*Text shown*
-- -- --

It must be noted that prizes were received by other teams as well, including a ticket to “Latitude59” in Tallinn and a voucher for 25 000 EUR by the Latvian Investment and Development Agency as a special prize, awarded to the idea of the fencing vest with built-in sensors; a special prize from the Design Factory of the Riga Technical University was received by the solution for cancer screening; a ticket to a 3D printing hackathon was given to the idea about measuring the properties of materials by sound; and a special prize from the ISSP UL was received for the idea of 3D projection.
“This format certainly is a novelty in the science sector of Latvia, and ideas will also be supported in their further development, demonstrating that intense work and interdisciplinary cooperation is the key to success,” adds Gunars Kisis, the founder of S/B PRO Startup Studija and co-organiser of this event.
The Deep Science Hackathon was like the starting shot within the framework of Materize, the new brand of the Institute. Its objective is to facilitate the export of science services and cooperation with industry in the field of high technologies. It is planned that Materize will directly increase the export of science services of the Institute and attract investment for the creation of new innovative companies in Latvia which can be the basis for the development of the Teslas and Intels of Latvia. At present the Institute has already had positive experiences cooperating with successful high-technology companies in Latvia such as GroGlass, Sidrabe, MassPortal, Baltic3D, LightGuideOptics International, EuroLCDS, CeramOptec, RD Alfa MD and others, which include such fields as anti-reflective glass, scientific and vacuum coating devices, 3D printing, fibre optics, liquid crystal and 3D displays, microelectronics.
The implementation of Materize is one of the essential steps in the realisation of the CAMART² project of Horizon 2020, funded by the European Commission, which has attracted a total investment of 30 million euros for the Institute with the aim of developing the Institute’s cooperation with industry, scientific exports and the infrastructure required for it. The new cooperation platform will ensure a clear positioning of the Institute’s competencies in the international business environment by direct communication in industry language and implementing projects in a manner beneficial to business.
The Institute of Solid State Physics, University of Latvia is an internationally recognised leader with 40-years’ experience in materials science and inter-disciplinary topics, offering internationally competitive research and innovative solutions for industrial applications. The Institute is implementing a large-scale Horizon 2020 project, CAMART², funded by the European Commission. As part of the project, support by mentors necessary for the Hackathon was also provided by the Swedish academic, technology and innovation partners KTH and RISE. CAMART² is the only project of this kind and extent in the Baltic Sea region.
S/B PRO Startup Studija is a development platform for fast-growing technology companies (start-ups), which offers tools for the growth of businesses and founders, and information and services for the implementation of a globally successful business. As the first start-up studio in Latvia, it is an active creator of an innovation ecosystem.

-- -- --

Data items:
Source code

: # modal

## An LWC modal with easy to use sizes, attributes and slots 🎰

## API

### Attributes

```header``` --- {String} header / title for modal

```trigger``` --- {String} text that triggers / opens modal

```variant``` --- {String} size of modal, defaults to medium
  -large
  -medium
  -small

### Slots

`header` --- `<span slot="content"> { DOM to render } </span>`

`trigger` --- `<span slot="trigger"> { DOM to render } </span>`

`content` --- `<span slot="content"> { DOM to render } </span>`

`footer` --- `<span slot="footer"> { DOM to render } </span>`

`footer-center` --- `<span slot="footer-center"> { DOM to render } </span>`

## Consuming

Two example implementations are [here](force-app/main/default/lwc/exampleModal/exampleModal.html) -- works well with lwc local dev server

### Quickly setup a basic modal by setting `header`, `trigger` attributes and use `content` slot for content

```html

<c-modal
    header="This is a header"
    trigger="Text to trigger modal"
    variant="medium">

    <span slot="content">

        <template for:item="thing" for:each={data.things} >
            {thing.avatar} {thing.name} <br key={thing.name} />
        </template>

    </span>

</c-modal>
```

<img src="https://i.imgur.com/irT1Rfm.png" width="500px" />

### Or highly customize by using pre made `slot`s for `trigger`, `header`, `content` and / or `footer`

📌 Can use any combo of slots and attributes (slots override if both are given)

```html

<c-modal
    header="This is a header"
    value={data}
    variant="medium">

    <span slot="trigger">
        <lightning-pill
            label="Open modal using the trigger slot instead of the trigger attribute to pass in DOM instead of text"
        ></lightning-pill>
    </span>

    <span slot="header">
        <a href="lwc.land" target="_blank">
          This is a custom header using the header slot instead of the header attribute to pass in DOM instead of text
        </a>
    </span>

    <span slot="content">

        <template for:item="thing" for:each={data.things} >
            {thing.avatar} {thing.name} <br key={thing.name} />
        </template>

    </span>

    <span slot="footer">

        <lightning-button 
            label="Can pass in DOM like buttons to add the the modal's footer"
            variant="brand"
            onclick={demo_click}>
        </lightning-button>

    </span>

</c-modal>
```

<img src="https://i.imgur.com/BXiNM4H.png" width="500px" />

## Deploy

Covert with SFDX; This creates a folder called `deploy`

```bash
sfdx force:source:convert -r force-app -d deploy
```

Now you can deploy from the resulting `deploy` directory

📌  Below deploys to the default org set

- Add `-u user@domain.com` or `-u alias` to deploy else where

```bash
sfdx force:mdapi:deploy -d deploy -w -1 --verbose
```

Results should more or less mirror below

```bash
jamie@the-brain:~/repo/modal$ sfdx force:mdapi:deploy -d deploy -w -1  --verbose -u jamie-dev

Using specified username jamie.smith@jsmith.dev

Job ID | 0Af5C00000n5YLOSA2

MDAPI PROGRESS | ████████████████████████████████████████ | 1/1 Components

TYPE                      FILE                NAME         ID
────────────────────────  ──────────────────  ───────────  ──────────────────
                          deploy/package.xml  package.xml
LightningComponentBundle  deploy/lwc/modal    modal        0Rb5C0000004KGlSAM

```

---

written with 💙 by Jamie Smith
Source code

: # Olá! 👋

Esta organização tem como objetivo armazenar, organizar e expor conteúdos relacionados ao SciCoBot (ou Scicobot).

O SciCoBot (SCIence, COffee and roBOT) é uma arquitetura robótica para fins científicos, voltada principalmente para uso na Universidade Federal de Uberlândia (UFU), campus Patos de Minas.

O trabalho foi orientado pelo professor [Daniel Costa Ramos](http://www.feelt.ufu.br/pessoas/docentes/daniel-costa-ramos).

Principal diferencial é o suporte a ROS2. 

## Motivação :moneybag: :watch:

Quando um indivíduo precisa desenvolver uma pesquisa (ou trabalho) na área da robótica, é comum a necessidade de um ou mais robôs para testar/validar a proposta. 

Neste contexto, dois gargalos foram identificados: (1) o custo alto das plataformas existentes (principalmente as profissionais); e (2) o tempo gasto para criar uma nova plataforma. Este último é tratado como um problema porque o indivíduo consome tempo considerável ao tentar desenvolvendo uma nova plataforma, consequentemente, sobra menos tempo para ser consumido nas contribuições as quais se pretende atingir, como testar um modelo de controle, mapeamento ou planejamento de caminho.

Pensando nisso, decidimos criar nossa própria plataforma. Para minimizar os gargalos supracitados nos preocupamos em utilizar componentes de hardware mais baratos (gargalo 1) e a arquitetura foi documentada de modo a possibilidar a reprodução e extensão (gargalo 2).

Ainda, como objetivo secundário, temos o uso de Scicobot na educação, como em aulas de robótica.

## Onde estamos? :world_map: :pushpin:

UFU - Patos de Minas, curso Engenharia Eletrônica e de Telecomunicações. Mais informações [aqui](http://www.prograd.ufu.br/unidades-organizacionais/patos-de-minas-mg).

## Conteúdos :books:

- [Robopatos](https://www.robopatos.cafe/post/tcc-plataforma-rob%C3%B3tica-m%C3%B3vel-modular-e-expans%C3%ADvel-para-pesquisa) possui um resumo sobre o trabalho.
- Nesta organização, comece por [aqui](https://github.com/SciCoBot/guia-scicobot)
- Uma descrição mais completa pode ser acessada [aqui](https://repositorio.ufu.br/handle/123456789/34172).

-- -- --

*Complete the following*
A: According to the text on the Deep Science Hackathon, how large a total investment has the CAMART² project attracted for the Institute?
B: From the text on the Deep Science Hackathon, copy the part that starts with the words "The implementation of Materize" and ends with "beneficial to business.".
The lines come from a different source than the text.

*Expected responses*
A: A total of 30 million euros.

B:
The implementation of Materize is one of the essential steps in the realisation of the CAMART² project of Horizon 2020, funded by the European Commission, which has attracted a total investment of 30 million euros for the Institute with the aim of developing the Institute’s cooperation with industry, scientific exports and the infrastructure required for it. The new cooperation platform will ensure a clear positioning of the Institute’s competencies in the international business environment by direct communication in industry language and implementing projects in a manner beneficial to business.